■ **DIRECTIONS FOR THIS TASK**
Swap "start" for "begin" in everything from "On Sunday, when" down to "11:30 AM to 1:30 PM, 2 hours" in the rows below. Give only those lines, with nothing else changed.

■ **TASK INPUT**

------------------------------------------------------------

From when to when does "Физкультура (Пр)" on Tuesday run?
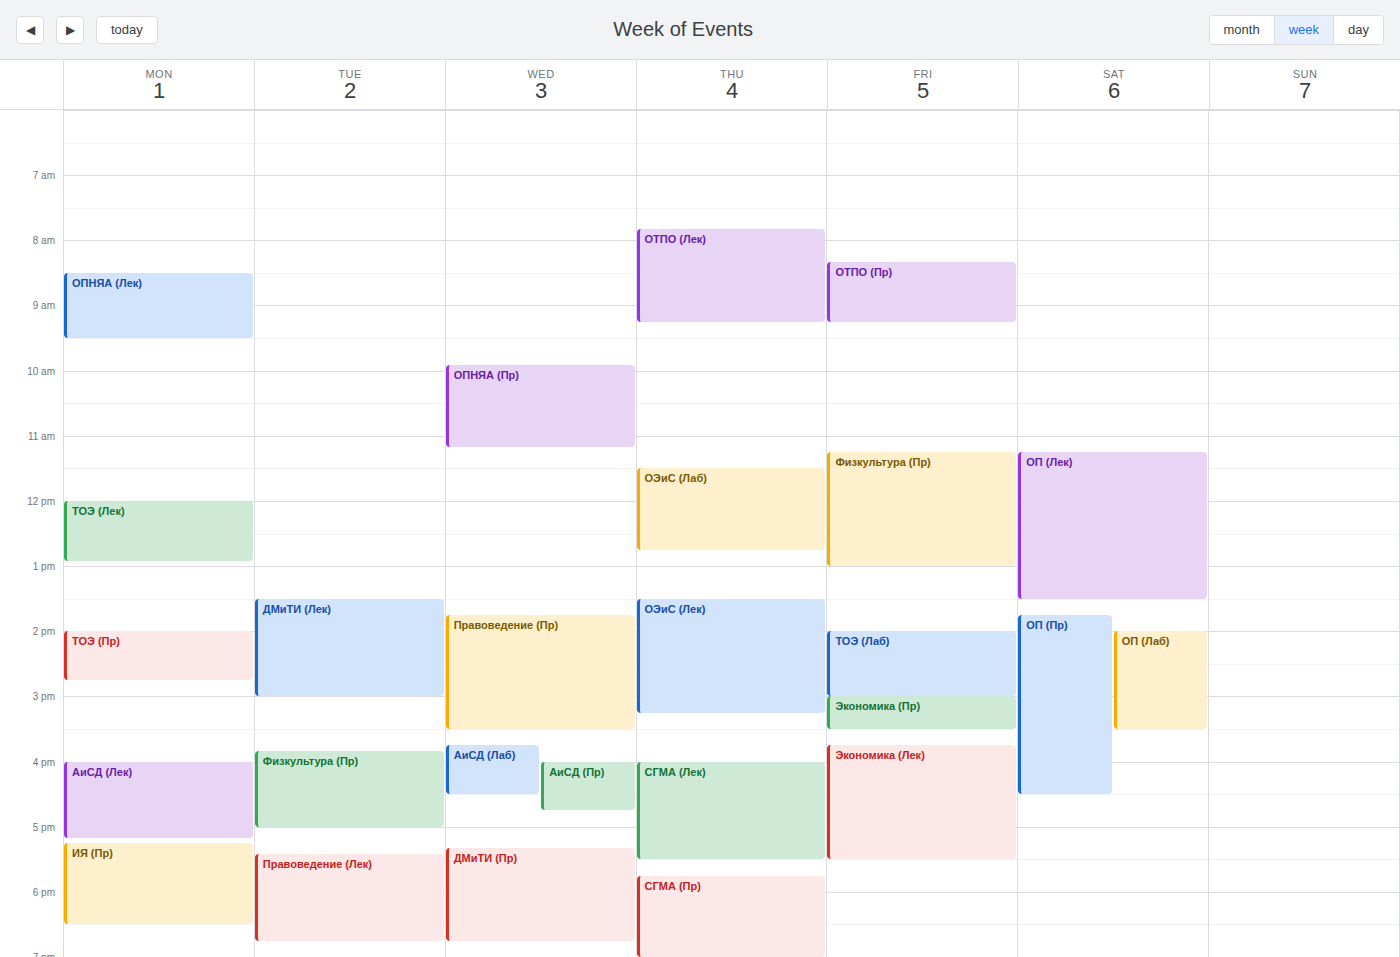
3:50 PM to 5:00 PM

------------------------------------------------------------

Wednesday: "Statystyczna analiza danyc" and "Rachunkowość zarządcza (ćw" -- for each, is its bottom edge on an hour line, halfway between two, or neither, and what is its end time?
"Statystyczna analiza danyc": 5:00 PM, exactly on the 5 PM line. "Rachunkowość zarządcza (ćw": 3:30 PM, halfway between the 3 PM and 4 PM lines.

------------------------------------------------------------

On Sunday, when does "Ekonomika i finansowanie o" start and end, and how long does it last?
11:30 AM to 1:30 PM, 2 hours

------------------------------------------------------------

■ **ANSWER TO THIS PROBLEM**
On Sunday, when does "Ekonomika i finansowanie o" begin and end, and how long does it last?
11:30 AM to 1:30 PM, 2 hours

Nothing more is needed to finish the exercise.